Il caso Sigonella e il contesto della guerra in Iran

La questione dell’utilizzo delle basi militari americane in Italia è tornata negli ultimi tempi al centro del dibattito politico ed istituzionale. L’evento che maggiormente ha contribuito a riaccendere l’interesse per questa tematica è quanto avvenuto il mese scorso in una base statunitense situata in Italia. Il 31 marzo scorso il Corriere della Sera rivela che il ministro della Difesa italiano, Guido Crosetto, aveva negato agli Stati Uniti l’utilizzo della base aeronavale di Sigonella (situata nei pressi di Catania) come scalo per aerei militari diretti verso il Medio Oriente. Il 27 marzo 2026 – secondo la ricostruzione del quotidiano – alcuni bombardieri statunitensi erano già decollati e in rotta verso l’obiettivo quando il piano di missione viene trasmesso all’Aeronautica Militare italiana, a operazione ormai avviata. Dopo essere stato informato dal Capo di Stato maggiore della Difesa, il generale Luciano Portolano, il ministro decide di bloccare il transito dei veicoli militari.  La motivazione ufficiale, confermata da Palazzo Chigi, è duplice: le autorizzazioni non erano state richieste con i tempi previsti e, soprattutto, quei voli non rientravano nella categoria degli usi ordinari – logistici o di rifornimento – contemplati dai trattati bilaterali, ma avevano natura operativa di combattimento, richiedendo quindi una valutazione politica separata.

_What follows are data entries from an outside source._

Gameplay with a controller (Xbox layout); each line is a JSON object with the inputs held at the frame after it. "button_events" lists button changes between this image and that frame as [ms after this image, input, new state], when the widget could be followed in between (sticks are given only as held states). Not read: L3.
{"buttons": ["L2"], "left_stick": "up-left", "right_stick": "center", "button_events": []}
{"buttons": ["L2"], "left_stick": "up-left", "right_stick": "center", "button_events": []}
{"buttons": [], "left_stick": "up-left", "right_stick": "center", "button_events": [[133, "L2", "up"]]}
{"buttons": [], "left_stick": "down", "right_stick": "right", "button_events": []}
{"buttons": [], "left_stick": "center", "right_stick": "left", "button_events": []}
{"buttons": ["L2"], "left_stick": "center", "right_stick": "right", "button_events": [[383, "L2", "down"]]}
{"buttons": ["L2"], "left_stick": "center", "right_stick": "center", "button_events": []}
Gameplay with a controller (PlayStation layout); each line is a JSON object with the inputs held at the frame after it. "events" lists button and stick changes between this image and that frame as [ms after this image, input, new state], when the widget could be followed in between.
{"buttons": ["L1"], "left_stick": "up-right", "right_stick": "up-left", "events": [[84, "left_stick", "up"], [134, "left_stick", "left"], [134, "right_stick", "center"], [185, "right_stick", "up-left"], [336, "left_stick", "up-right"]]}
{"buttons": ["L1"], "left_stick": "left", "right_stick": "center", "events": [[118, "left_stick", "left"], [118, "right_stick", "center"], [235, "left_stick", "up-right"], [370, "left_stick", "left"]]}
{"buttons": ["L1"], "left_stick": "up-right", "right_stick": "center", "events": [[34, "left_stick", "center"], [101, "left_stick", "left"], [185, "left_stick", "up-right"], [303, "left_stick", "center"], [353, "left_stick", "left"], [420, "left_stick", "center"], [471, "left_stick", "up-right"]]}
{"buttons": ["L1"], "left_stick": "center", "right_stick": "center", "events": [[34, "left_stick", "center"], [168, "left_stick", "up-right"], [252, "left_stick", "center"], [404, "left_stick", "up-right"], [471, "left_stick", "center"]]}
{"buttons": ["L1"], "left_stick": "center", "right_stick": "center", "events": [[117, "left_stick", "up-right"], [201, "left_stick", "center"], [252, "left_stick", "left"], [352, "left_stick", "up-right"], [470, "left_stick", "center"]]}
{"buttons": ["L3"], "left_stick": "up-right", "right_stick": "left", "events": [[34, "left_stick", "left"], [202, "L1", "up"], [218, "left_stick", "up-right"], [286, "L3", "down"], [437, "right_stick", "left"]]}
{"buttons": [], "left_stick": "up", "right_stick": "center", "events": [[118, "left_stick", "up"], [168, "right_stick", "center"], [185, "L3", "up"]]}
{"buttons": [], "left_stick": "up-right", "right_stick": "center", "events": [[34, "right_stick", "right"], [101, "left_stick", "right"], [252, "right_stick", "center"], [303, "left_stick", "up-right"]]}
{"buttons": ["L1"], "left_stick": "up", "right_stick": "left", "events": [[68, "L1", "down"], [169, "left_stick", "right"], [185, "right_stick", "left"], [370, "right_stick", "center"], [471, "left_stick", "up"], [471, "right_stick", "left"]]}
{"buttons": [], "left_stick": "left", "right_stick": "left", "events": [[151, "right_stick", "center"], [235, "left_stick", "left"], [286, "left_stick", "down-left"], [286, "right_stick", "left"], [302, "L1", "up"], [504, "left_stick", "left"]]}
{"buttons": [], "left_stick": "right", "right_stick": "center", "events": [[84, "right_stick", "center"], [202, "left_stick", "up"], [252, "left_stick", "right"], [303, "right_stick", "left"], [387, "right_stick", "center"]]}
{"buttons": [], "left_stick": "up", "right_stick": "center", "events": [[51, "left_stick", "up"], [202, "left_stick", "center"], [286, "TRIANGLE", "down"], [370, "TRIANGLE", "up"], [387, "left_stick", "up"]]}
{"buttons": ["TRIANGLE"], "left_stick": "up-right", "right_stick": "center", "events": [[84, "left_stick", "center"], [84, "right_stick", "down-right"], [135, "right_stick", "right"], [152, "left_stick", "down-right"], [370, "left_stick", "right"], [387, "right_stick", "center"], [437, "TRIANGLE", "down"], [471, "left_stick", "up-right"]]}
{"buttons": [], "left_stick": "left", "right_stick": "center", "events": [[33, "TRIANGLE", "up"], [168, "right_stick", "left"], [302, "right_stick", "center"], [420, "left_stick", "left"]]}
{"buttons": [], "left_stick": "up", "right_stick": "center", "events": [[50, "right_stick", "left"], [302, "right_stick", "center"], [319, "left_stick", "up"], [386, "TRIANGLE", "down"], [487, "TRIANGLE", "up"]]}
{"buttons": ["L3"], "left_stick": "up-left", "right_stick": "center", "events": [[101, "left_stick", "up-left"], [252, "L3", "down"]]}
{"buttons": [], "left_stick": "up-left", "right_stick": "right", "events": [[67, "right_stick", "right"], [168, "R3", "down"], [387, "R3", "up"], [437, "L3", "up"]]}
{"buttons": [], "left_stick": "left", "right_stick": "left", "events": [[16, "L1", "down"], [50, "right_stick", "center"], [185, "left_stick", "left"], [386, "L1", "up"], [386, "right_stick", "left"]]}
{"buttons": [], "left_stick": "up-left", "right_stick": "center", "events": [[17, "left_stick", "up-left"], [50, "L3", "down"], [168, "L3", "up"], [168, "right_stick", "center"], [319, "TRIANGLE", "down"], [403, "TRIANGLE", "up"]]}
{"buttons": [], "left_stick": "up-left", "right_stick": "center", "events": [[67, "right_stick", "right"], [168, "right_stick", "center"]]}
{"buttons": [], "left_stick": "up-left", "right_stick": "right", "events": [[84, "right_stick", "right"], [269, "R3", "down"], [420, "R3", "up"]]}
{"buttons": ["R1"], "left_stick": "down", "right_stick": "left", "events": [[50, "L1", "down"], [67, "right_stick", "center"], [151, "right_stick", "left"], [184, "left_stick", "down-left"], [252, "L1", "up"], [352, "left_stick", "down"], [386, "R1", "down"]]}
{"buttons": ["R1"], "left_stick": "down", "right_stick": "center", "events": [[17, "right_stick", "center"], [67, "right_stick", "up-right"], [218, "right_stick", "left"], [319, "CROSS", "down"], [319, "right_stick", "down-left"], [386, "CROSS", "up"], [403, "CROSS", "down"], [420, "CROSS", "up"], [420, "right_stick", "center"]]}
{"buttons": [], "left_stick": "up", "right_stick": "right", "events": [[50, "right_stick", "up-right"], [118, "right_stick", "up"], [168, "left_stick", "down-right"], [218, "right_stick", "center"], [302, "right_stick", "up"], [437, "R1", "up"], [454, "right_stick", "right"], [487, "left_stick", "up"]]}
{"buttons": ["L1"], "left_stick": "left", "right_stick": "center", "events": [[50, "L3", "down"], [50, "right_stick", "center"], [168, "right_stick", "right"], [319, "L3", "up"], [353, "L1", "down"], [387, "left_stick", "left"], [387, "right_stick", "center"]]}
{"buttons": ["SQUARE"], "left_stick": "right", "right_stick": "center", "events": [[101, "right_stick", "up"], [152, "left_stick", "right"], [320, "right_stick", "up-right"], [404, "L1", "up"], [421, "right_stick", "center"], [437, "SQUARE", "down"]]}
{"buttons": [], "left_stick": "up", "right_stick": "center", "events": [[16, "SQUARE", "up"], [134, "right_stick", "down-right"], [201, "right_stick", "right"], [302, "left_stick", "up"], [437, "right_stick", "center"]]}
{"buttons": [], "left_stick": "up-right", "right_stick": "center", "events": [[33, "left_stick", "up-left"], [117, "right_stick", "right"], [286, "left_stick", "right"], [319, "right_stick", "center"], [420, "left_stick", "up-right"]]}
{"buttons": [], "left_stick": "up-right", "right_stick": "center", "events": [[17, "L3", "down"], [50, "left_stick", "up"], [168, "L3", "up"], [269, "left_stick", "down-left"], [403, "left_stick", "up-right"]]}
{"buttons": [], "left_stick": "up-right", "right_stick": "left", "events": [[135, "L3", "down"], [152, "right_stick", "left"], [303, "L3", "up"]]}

L’episodio si inserisce nel contesto della guerra tra Stati Uniti, Israele e Iran cominciata il 28 febbraio 2026, quando i due Paesi alleati decidono di scatenare una vasta offensiva congiunta contro obiettivi militari, infrastrutture nucleari per destabilizzare la leadership del regime di Teheran. Il conflitto segue mesi di tensioni e offensive vere e proprie da parte dei due Paesi alleati: il 22 giugno 2025, durante la guerra Iran-Israele (nota anche come “guerra dei dodici giorni”), gli Stati Uniti lanciano l’operazione Midnight Hammer, colpendo tre siti nucleari iraniani (Fordow, Natanz e Isfahan) con bombardieri B-2 partiti dalla base di Whiteman nel Missouri. 

È in questo quadro che si comprende la portata del diniego italiano all’utilizzo della base di  Sigonella. L’Italia non partecipa al conflitto e, come ha ribadito Crosetto nel corso dell’informativa alla Camera dei Deputati del 7 aprile 2026, il governo avrebbe rispettato la linea già condivisa con il Parlamento: esaminare caso per caso le richieste americane, distinguendo tra usi consentiti – previsti dagli accordi – e usi operativi che richiedono un’autorizzazione specifica. 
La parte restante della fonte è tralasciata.